Did you know that there is no paediatric rehabilitation centre anywhere in Wales or the South West?
Kyle’s Goal is to provide this desperately needed service for Kyle and ultimately to provide a permanent solution for this gap in our children’s care. With your help, we need to raise funding to meet Kyle’s minimum treatment, rehabilitation needs & Legal Costs. Further funds will be needed to provide a permanent service.
Welsh Assembly discussion about paediatric rehabilitation in Wales
Rhodri Morgan questions the sennedd about the situation of childrens’ rehabilitation following brain injury.
Questions start 15m 43s into the clip.
Rehabilitation Services Gwasanaethau Adsefydlu
Q4 Rhodri Morgan: Will the Minister make a statement on specialist rehabilitation services for young Welsh patients? OAQ(3)1360(HSS)
C4 Rhodri Morgan: A wnaiff y Gweinidog ddatganiad am wasanaethau adsefydlu arbenigol ar gyfer cleifion ifanc Cymru? OAQ(3)1360(HSS)
Edwina Hart: I am committed to ensuring that all young Welsh patients are able to access the specialist rehabilitation services that they need.
Rhodri Morgan: I am grateful for that answer. On specialist services for young patients who have suffered a brain injury, could you confirm that Rookwood Hospital, in my constituency, does not offer those services for anyone under 16 and nor does any other hospital in Wales? When the, fortunately, small number of young patients requiring brain injury rehabilitation are offered services, it will frequently be at great expense in hospitals such as Tadworth Court in Surrey at a cost of around £250,000 a year for six months. If, therefore, as is currently the case, two patients from Wales, or from south and mid Wales, require such a service, and Health Commission Wales agrees to it, it will cost £500,000 a year. However, setting up a service in Wales would, at a deluxe level, probably cost a bit more than that at around £600,000, but a basic service could be provided for less money, for example, for £300,000 a year. Although it would obviously cost the local health board money to set up the basic service, doing it could save HCW and the NHS more money overall. What guidance would you offer on this?
Edwina Hart: Health Commission Wales, as an organisation, will not exist by 1 April 2010. We are now entering new types of arrangements that will allow the LHBs to look at specialist services commissioning together, with a small group looking at the very specialised services. Obviously, we have to take into account the numbers, which play an important part in this. We never have any objections from parents or others, if they have
to travel to England to access specialist services, and especially if those are the top specialist services available. We have considered that the NHS could not provide services here because we did not seem to have the mass in terms of expertise or the necessary requirements. However, I am more than happy to take your point up in the future to look at bringing services closer to home as long as they are safe and effective.
William Graham: Following on from that, you will know that there is a complete lack of treatment or rehabilitation facilities in south-east Wales for young people with an acquired brain injury. Could you, as a matter of urgency, request proper talks with the local health board to ensure that it is at least beginning to offer these people some hope, because, as you know and as the former First Minister has commented, people with those sorts of injuries have to travel long distances for such treatment, which is distressing for them and for their families.
Edwina Hart: You have raised this issue with me before. These issues that you and Rhodri Morgan have raised today are worthy of consideration, and it is certainly something that I will ask the local health boards to consider in relation to the provision of services. As long as they are safe and effective services, we need to look to them in the future.

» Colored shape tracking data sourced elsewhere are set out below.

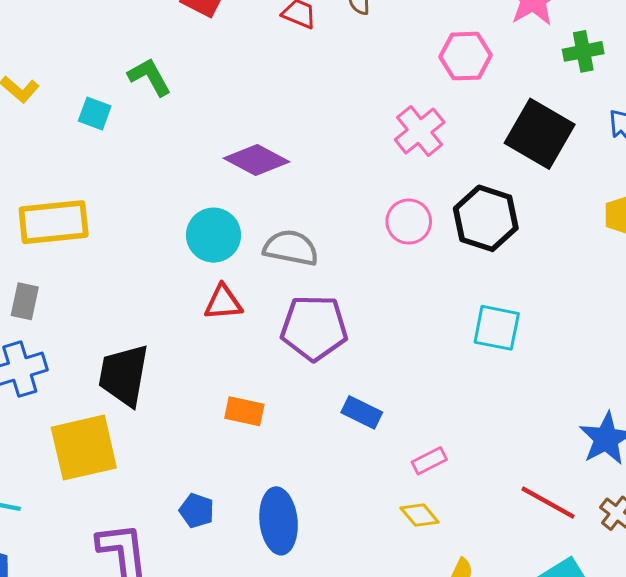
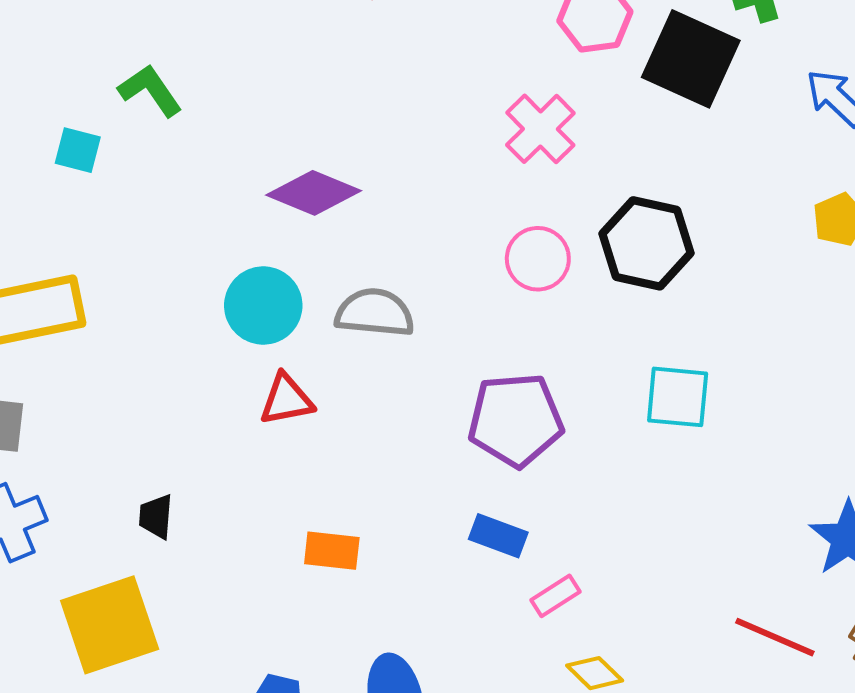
black square: (540, 134) -> (691, 59), moved
purple pentagon: (314, 328) -> (516, 420), moved
black trapezoid: (124, 375) -> (156, 516), size x0.5
pink rectangle: (429, 461) -> (555, 596), moved

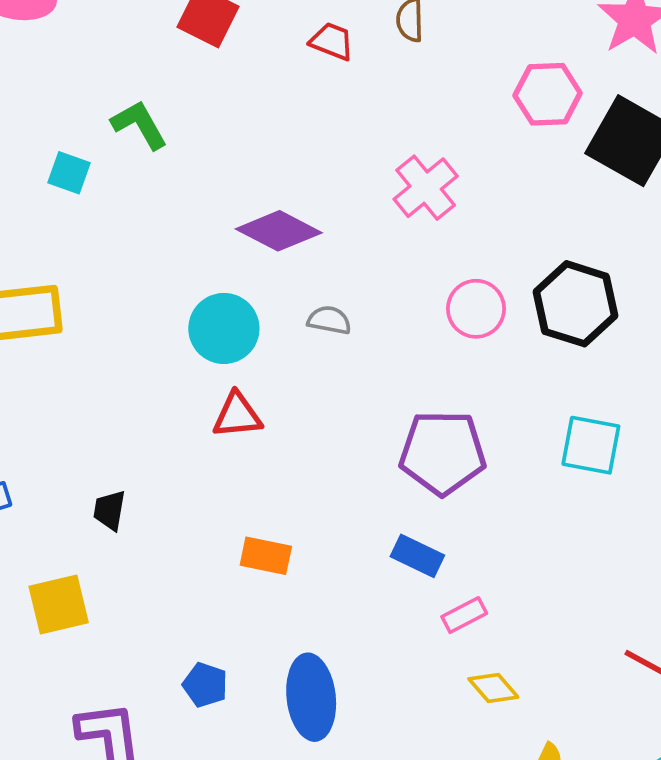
pink cross: (540, 129) -> (426, 188), moved
gray semicircle: (375, 313) -> (329, 320), moved, size x0.6
yellow square: (110, 625) -> (59, 605), size x0.7

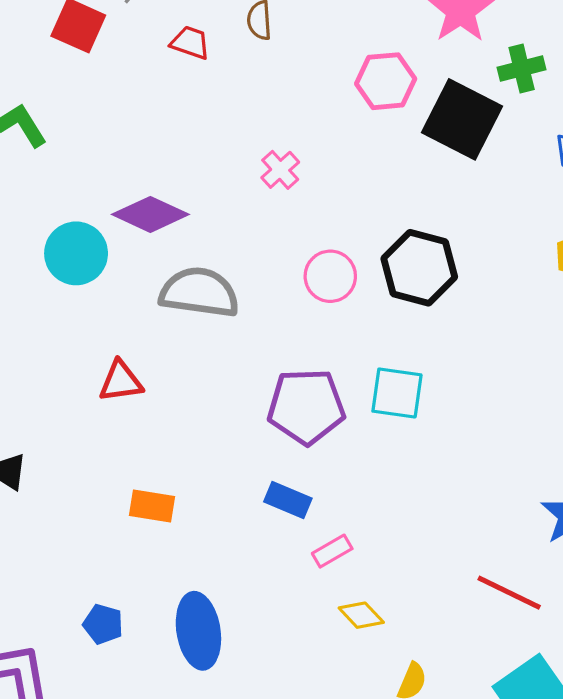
pink cross: (426, 188) -> (280, 170), size x0.7
gray semicircle: (329, 320) -> (199, 292), size x2.0
cyan circle: (224, 328) -> (76, 253), moved
cyan square: (591, 445) -> (397, 393), moved

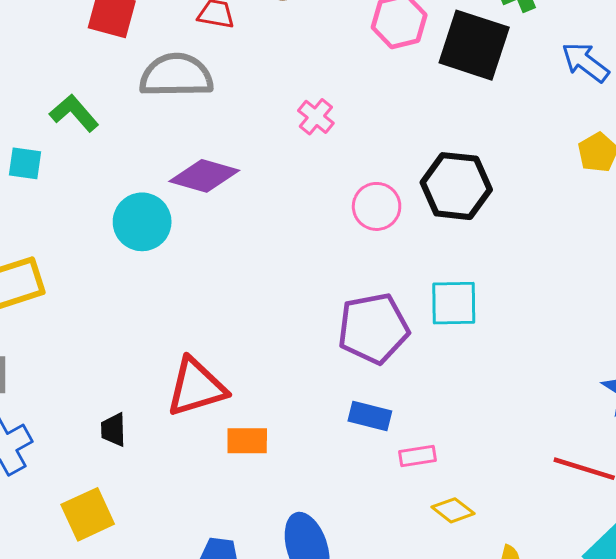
gray semicircle: (199, 292) -> (176, 75), moved
red triangle: (121, 381) -> (196, 387), moved, size x1.5
pink rectangle: (332, 551) -> (417, 456), turned 30

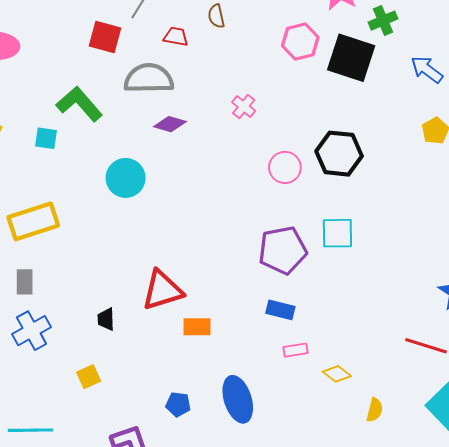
green L-shape: (74, 113) -> (79, 104), size x1.4
purple diamond: (204, 176) -> (170, 124), moved, size x0.7
pink rectangle: (417, 456) -> (295, 350), moved
yellow square: (88, 514) -> (89, 377), size x0.7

Janet Ryder: Cognitive behavioural therapy is sometimes offered to young people to help them recover from mental health disorders in particular. I have a case in north Wales where a constituent has been told that her condition needs to stabilise before the therapy can be offered, and yet it would appear that nothing is being offered to help her stabilise that condition. How do we break into this vicious circle? This condition could have serious consequences for her life if it is not stabilised, and yet, no help will be offered to her unless she can control it of her own volition.
1.50 p.m.
Edwina Hart: I do not think that I can comment on the detail of this case.